Durante a permanência no Ministério da Saúde o Pe. Cherubin querubim foi também nomeado diretor do Instituto de Previdência do Clero, que tinha sede no Rio de Janeiro. Nessa função, o Pe. Cherubin foi esmiuçar as finanças da entidade. Ficou horrorizado. Ele mesmo contribuía para o instituto e viu que, a depender do que tinha verificado, nunca conseguiria se aposentar. Na primeira reunião da diretoria, sob a liderança de Dom Aloísio Lorscheider, foi incisivo: “senhores, com todo o respeito, eu posso afirmar que o balanço que acaba de ser lido não é verdadeiro e contém informações inverídicas”. Todos ficaram atônitos e o monsenhor Tapajós, que cuidava das finanças, reconheceu que, de fato, a instituição não tinha como se sustentar com as próprias pernas. Diante da dura realidade mostrada pelo Pe. Cnerubin o instituto recorreu ao governo federal e o Ministério da Previdência e Assistência social baixou o ato criando legislação específica para a aposentadoria dos religiosos e religiosas.

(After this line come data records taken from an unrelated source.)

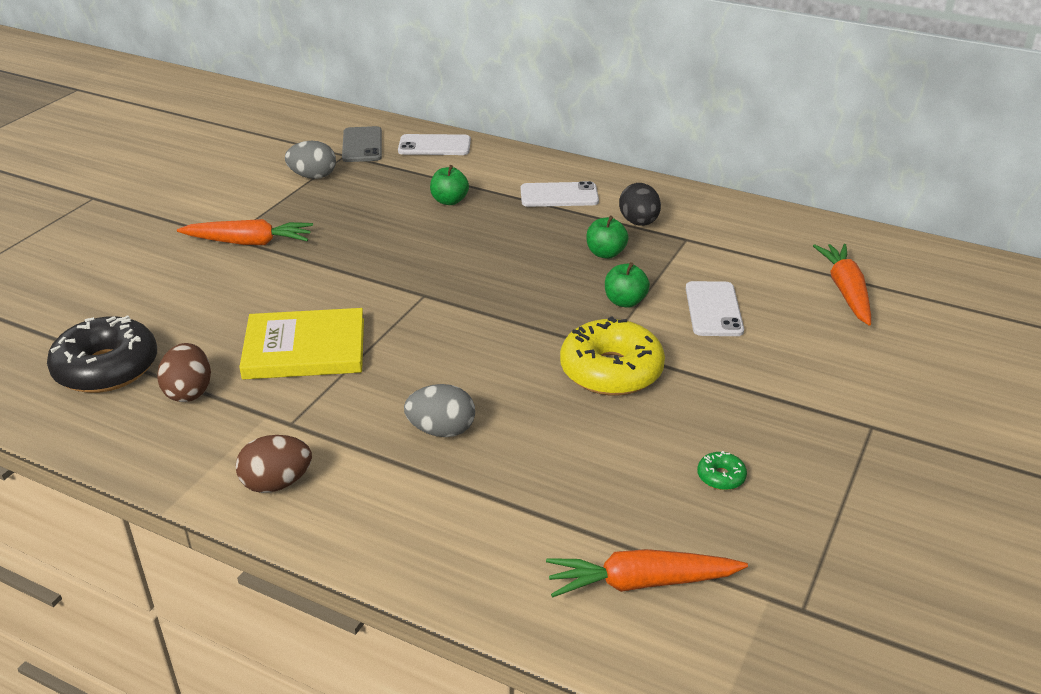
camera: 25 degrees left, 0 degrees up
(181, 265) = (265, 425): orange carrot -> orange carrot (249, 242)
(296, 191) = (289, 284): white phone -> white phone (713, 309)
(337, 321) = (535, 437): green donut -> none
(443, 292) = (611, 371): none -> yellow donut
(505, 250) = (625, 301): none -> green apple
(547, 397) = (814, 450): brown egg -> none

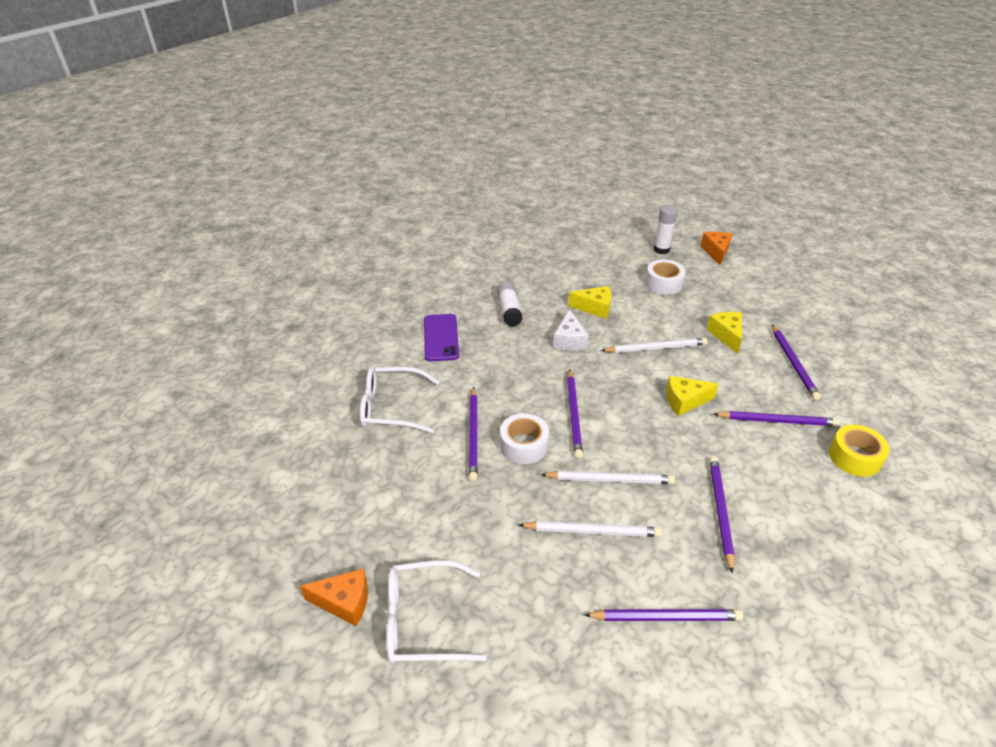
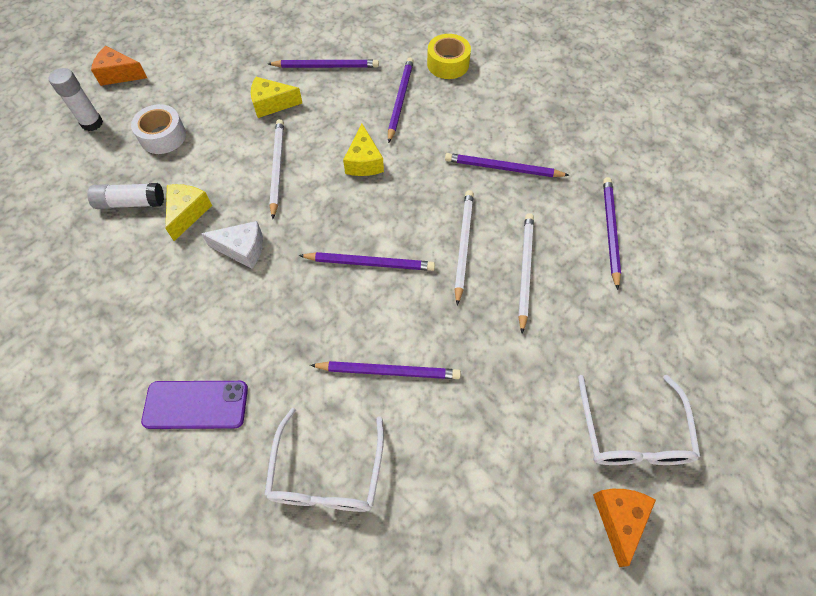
camera: 85 degrees left, 20 degrees up
(509, 310) = (161, 311): white glue stick -> white glue stick (131, 203)
(524, 445) = (410, 318): white tape -> none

Em junho de 1974, enquanto ainda no governo, recebeu convite do Ministério da Saúde britânico para conhecer os serviços de saúde da Inglaterra. Lá permaneceu 15 dias e voltou bem impressionado com o padrão de assistência médica dispensado gratuitamente a toda a população do país. Especialmente a forma como atuam os médicos de família. Encaminhou relatório recomendando medidas para fortalecer esta forma de atenção à saúde.
No dia 26 de junho de 1975 o Pe. Cherubin recebeu um ofício do Pe. Calisto Vendrame, o Provincial dos camilianos, solicitando que ele pedisse demissão do Ministério da Saúde e voltasse com urgência para administrar o hospital São Camilo de São Paulo, que estava enfrentando sérios problemas de gestão. Sendo religioso, devia atender ao chamado. O Ministro da Saúde lamentou a decisão, agradeceu pela obra realizada pelo Pe. Cherubin e nomeou seu assistente, Dr. Augusto de Abreu Amorim, para o substituir.